(DESCRIPTION OF THE TASK)
Render the entries below as a JSON list of strings, one string per line with blank lines omitted, beginning at the first line of the entries and stopping after the line that contains "My reading: °C 94". Leave the pictures out of the list.

(INPUT MATERIAL)
Content starts

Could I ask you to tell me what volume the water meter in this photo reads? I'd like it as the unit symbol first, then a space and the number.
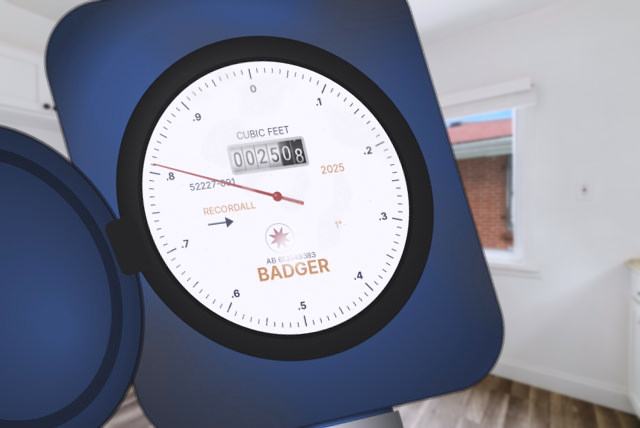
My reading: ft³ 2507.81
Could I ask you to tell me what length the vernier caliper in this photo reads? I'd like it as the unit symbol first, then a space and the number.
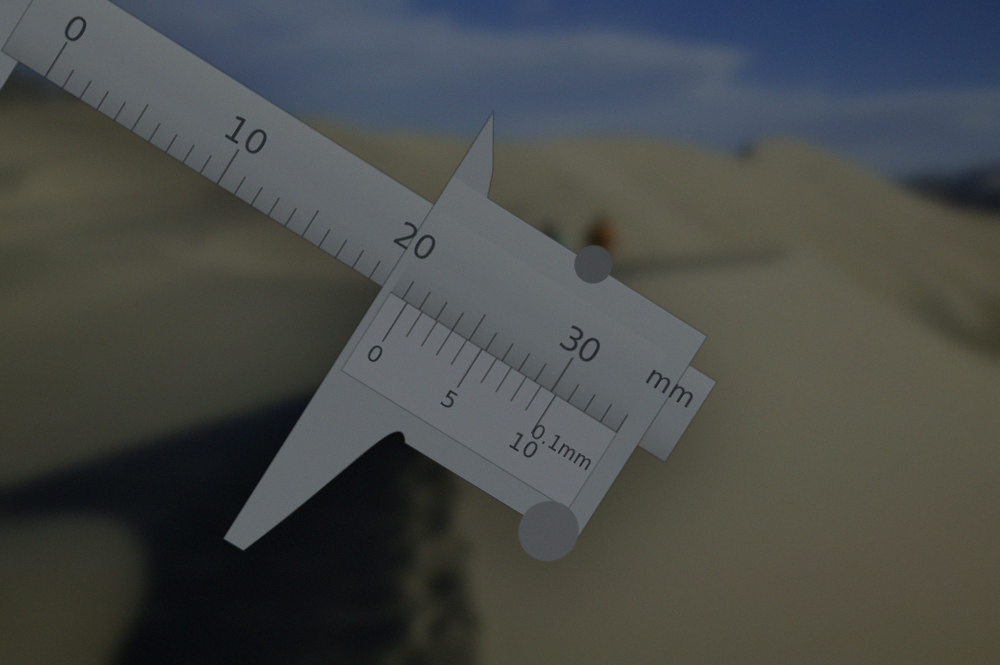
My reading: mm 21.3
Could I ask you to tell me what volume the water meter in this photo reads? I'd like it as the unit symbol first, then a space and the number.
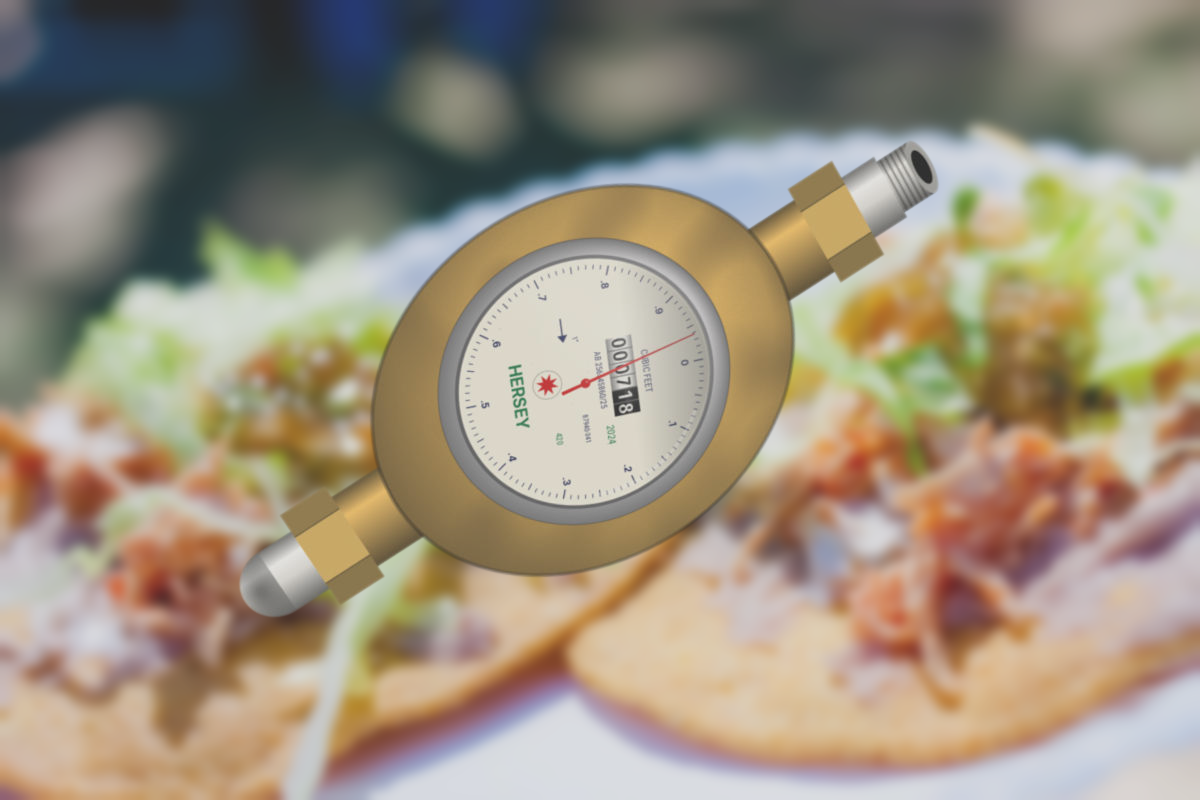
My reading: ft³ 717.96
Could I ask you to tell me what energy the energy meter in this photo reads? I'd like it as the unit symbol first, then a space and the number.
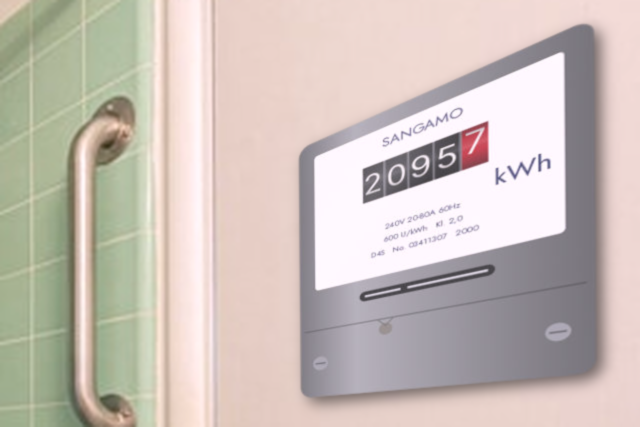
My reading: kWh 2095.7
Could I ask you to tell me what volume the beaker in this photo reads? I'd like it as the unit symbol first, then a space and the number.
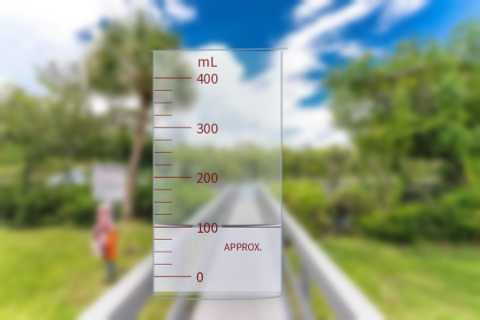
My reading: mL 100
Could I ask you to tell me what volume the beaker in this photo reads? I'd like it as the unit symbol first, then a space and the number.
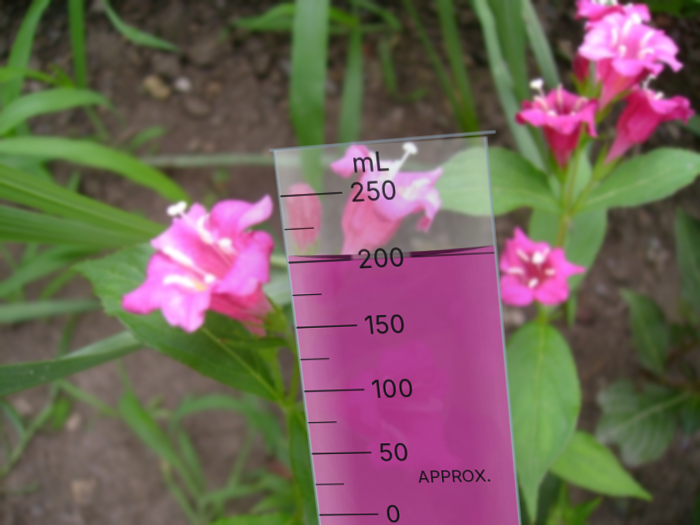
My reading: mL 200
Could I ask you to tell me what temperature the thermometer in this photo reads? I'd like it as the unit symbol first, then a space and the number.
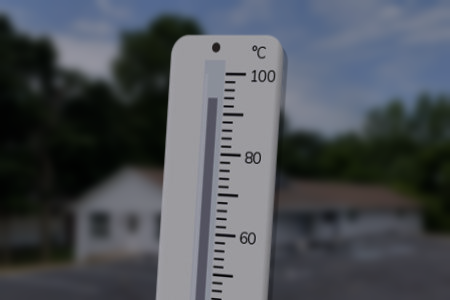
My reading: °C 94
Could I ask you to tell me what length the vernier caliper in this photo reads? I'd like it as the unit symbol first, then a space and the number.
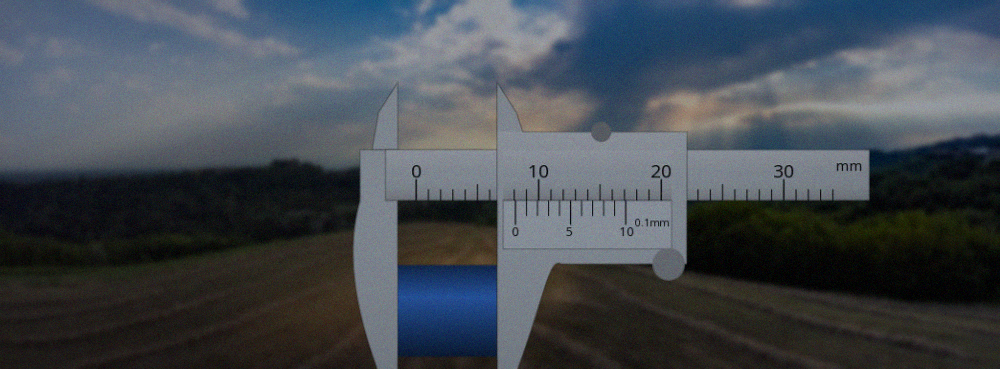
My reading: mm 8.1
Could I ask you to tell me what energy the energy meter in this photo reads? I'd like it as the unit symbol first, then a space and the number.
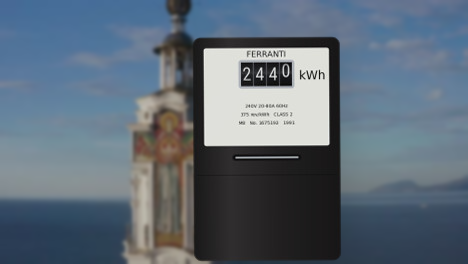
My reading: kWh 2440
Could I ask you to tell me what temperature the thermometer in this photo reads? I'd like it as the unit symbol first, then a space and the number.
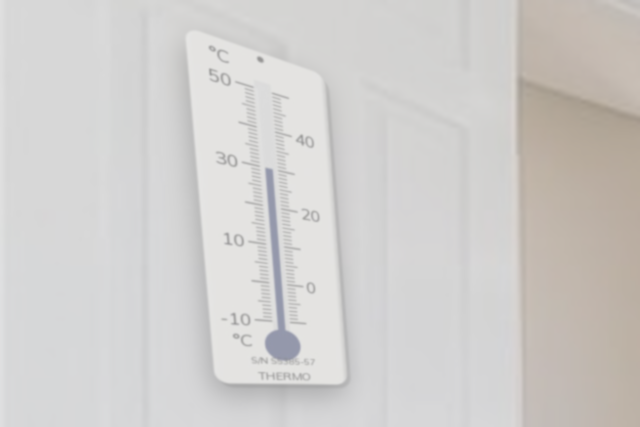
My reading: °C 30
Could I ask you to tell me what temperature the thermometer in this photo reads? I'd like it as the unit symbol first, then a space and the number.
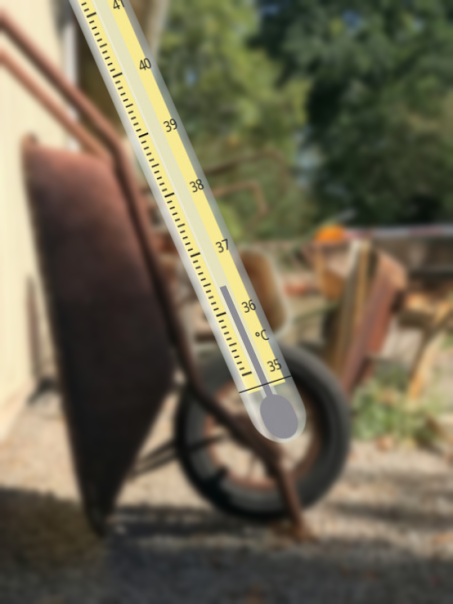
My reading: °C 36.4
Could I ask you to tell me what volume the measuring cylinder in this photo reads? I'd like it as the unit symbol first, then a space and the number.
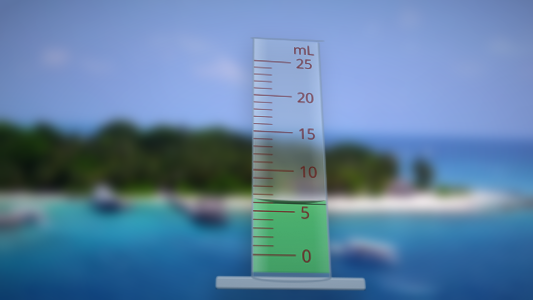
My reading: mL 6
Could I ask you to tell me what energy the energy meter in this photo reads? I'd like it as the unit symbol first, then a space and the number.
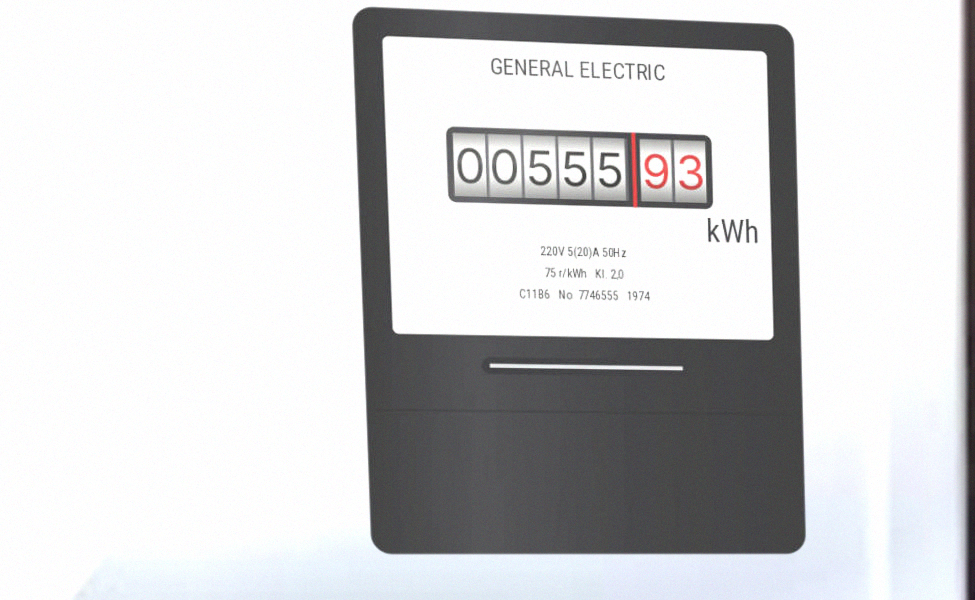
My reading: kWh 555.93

Content ends

(EXERCISE ANSWER)
[
  "Could I ask you to tell me what volume the water meter in this photo reads? I'd like it as the unit symbol first, then a space and the number.",
  "My reading: ft³ 2507.81",
  "Could I ask you to tell me what length the vernier caliper in this photo reads? I'd like it as the unit symbol first, then a space and the number.",
  "My reading: mm 21.3",
  "Could I ask you to tell me what volume the water meter in this photo reads? I'd like it as the unit symbol first, then a space and the number.",
  "My reading: ft³ 717.96",
  "Could I ask you to tell me what energy the energy meter in this photo reads? I'd like it as the unit symbol first, then a space and the number.",
  "My reading: kWh 2095.7",
  "Could I ask you to tell me what volume the beaker in this photo reads? I'd like it as the unit symbol first, then a space and the number.",
  "My reading: mL 100",
  "Could I ask you to tell me what volume the beaker in this photo reads? I'd like it as the unit symbol first, then a space and the number.",
  "My reading: mL 200",
  "Could I ask you to tell me what temperature the thermometer in this photo reads? I'd like it as the unit symbol first, then a space and the number.",
  "My reading: °C 94"
]